Only validated stockholders may ask questions through the Ask a Question field on the web portal. Please note that no questions may be submitted via the listen only conference call. Out of consideration for others, please limit yourself to one question. Please note that this meeting is being recorded. However, no one attending via the webcast or telephone is permitted to use any audio recording device.

Speaker 1

Thank you, Mr. Friedman. For purposes of voting at this meeting, proxies have been solicited by the Board of Directors of the company and the shares owned by stockholders of the company may be voted and represented at this meeting with respect to matters involving the company which such stockholder owns shares pursuant to its proxy. Mr. Tai has informed me that we have a quorum present today for the conduct of business.

We will now move to the actual business of the meeting. I now declare this meeting duly convened, properly organized and competent to transact business. I will now open the floor to the consideration of the two items of business described in the notice of the annual meeting. To consider and vote upon the election of two directors to the Board of Directors of the company, each of whom will serve for a term of three years until the twenty twenty four Annual Meeting of Stockholders and until a successor is duly elected and qualifies. The person is nominated by the Nominating Corporate Governance Committee of Santa Barbara Clothiery Capital and its full Board of Directors are Mr.

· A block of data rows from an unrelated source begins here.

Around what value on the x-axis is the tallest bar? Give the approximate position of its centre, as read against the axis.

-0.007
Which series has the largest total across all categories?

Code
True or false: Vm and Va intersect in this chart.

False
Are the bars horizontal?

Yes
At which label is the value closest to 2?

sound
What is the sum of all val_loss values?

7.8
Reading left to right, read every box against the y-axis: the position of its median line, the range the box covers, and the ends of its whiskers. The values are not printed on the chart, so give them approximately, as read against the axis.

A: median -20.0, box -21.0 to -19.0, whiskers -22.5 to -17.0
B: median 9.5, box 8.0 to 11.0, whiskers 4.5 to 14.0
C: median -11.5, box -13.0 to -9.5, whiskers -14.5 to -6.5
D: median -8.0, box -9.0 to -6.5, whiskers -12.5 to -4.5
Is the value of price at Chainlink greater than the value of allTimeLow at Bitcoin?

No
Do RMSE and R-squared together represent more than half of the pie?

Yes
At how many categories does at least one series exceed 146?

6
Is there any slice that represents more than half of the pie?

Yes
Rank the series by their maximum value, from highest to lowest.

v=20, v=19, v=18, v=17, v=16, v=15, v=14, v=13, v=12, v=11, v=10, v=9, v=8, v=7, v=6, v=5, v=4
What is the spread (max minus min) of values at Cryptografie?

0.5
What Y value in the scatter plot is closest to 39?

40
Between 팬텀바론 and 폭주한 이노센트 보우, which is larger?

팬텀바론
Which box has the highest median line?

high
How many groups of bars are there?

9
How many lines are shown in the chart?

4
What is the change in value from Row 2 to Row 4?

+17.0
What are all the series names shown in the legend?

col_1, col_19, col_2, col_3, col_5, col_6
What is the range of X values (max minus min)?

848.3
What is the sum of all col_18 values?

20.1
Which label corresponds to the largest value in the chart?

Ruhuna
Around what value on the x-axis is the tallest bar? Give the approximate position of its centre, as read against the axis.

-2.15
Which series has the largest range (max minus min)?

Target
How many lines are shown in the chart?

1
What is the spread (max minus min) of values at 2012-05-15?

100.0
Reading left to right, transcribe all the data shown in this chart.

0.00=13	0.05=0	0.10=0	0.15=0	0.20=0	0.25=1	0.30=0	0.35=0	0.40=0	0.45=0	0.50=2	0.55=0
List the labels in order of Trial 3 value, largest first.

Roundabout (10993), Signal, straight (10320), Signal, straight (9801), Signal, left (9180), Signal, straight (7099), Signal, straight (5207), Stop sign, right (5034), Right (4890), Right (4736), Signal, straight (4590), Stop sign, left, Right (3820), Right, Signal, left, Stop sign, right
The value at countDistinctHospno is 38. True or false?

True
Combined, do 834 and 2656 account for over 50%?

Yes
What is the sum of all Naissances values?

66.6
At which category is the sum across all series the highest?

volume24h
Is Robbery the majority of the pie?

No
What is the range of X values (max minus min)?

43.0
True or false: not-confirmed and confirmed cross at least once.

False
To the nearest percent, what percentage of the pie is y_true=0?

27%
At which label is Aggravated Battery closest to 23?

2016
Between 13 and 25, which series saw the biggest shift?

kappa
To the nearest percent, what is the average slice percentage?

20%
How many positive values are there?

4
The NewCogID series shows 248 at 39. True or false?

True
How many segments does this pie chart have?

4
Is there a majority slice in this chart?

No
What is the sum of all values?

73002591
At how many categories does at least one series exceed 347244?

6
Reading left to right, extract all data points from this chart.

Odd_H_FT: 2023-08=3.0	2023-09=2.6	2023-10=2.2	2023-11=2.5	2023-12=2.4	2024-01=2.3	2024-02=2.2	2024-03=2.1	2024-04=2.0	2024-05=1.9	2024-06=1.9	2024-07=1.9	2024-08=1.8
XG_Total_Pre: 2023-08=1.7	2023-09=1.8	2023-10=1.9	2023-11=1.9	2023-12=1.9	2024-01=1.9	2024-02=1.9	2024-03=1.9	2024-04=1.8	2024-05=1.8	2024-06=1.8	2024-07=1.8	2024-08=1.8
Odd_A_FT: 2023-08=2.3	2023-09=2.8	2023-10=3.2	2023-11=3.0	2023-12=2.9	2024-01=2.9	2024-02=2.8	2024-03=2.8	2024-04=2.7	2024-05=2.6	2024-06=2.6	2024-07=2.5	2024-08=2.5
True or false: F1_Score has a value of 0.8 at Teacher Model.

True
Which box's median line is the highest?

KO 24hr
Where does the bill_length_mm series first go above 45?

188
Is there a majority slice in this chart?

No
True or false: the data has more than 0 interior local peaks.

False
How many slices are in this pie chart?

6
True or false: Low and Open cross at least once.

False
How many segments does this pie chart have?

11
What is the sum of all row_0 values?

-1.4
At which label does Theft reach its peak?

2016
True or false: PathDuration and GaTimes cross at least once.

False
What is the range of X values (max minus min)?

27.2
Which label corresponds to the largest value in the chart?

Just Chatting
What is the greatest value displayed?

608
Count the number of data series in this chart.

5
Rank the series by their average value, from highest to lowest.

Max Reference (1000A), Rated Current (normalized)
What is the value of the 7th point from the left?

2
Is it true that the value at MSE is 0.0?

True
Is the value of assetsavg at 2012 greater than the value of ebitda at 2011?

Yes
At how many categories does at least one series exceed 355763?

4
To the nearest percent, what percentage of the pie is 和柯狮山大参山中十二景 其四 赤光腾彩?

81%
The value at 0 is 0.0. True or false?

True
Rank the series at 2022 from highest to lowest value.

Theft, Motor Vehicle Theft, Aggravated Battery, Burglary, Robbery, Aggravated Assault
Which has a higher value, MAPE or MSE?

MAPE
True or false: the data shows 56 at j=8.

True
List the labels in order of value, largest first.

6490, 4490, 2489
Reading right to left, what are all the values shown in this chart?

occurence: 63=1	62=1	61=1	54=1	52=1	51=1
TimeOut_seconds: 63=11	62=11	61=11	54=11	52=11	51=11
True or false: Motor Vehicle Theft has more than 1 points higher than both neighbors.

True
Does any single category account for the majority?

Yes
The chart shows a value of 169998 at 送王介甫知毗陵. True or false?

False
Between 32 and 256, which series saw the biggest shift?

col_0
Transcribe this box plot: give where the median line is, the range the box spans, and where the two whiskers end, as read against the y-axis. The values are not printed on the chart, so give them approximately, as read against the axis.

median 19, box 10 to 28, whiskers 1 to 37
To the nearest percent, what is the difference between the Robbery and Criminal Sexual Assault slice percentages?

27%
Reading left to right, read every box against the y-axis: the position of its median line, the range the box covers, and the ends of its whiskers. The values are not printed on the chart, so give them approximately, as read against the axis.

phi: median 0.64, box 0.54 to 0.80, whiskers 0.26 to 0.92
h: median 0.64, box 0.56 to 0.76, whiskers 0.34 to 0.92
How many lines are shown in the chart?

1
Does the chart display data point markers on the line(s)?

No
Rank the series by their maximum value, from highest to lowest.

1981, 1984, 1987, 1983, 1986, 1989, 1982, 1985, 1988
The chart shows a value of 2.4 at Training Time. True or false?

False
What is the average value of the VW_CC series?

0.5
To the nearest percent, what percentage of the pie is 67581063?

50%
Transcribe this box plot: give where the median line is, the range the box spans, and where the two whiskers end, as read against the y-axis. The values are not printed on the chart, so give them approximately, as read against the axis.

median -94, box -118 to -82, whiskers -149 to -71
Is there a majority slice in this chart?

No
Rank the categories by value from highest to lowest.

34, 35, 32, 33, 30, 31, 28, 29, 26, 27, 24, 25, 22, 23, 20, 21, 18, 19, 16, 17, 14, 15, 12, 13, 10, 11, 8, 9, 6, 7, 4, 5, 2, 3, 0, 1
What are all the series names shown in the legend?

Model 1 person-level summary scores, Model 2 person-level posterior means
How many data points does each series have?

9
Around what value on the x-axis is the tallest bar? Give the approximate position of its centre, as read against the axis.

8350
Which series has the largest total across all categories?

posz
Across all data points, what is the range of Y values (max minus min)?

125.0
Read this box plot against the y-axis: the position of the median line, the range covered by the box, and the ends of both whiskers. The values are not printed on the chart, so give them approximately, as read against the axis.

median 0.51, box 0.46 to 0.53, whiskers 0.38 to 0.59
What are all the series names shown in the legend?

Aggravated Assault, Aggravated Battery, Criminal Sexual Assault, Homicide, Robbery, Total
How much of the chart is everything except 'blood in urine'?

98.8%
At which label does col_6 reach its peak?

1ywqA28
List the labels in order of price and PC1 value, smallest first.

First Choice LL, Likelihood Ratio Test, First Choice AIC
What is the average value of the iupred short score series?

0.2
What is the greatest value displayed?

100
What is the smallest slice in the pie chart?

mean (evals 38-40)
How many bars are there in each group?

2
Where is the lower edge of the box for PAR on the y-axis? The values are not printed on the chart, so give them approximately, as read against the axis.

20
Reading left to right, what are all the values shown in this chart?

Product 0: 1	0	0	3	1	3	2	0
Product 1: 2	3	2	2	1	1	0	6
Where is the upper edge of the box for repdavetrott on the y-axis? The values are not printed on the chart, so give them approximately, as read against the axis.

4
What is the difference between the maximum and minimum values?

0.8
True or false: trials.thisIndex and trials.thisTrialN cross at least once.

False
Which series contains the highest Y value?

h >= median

Marshall Brozest and Mr. Samuel Katz. The second order of business on our agenda is the proposal to ratify the selection of RSM US LLP to serve as the company's independent registered public accounting firm for the fiscal year ending 09/30/2021. Are there any discussion, comments or question on the two proposals which were set forth in the company's proxy statement? It is now 09:49 a.

M. Eastern Time on 02/09/2021, and the polls are now open. For those of you who have not submitted a proxy may vote, and those of you who have submitted a proxy but would like to change your vote, you may do so now by clicking on the voting button on the web portal and following the instructions there. Information regarding the election of directors is provided in the proxy statement that accompanied the notice of annual meeting, and accordingly, I will dispense with any preliminary explanation. Since discussion is now complete, I declare the polls open for balloting.

The polls are now closed. We will take a moment while the Inspector of Election counts the ballots and proxies. The Inspector of Election has notified me that the ballots and proxies have been counted. Will the Secretary of the meeting please present the results of the balloting?

Speaker 2

I report that the results of the balloting as provided by the Inspector of Elections are as follows. One, each of Mr. Marshall Brozost and Mr. Samuel L. Katz have been elected as a Class one Director of PennantPark Floating Rate Capital Limited for a three year term expiring at the annual meeting of stockholders in 2024 and until a successor is duly elected and qualifies.

Two, RSM US LLP has been ratified to serve as the independent registered public accounting firm for PennantPark Floating Rate Capital Limited for the fiscal year ending 09/30/2021.

Speaker 1

Thank you, Mr. Friedman. On the basis of reports provided by the Inspector of Elections and the Secretary of the meeting, I declare that proposals one and two, which have been presented for PennantPark Floating Rate Capital at this time have been accepted by the stockholders of PennantPark Floating Rate Capital. There being no further business, I declare the Annual Meeting of Stockholders is hereby adjourned. We would now like to open things up for stockholder questions and comments.

We will take questions from the validated stockholders that are being entered today through the Ask a Question field on the web portal. No questions may be submitted via the listen only conference call. Please note we will attempt to answer as many questions as time allows, but only questions that are germane to the meeting will be addressed. I see that we have no further questions at this time. I hereby close the meeting and thank you for your participation today.

Ladies and gentlemen, this concludes today's conference call. Thank you for participating.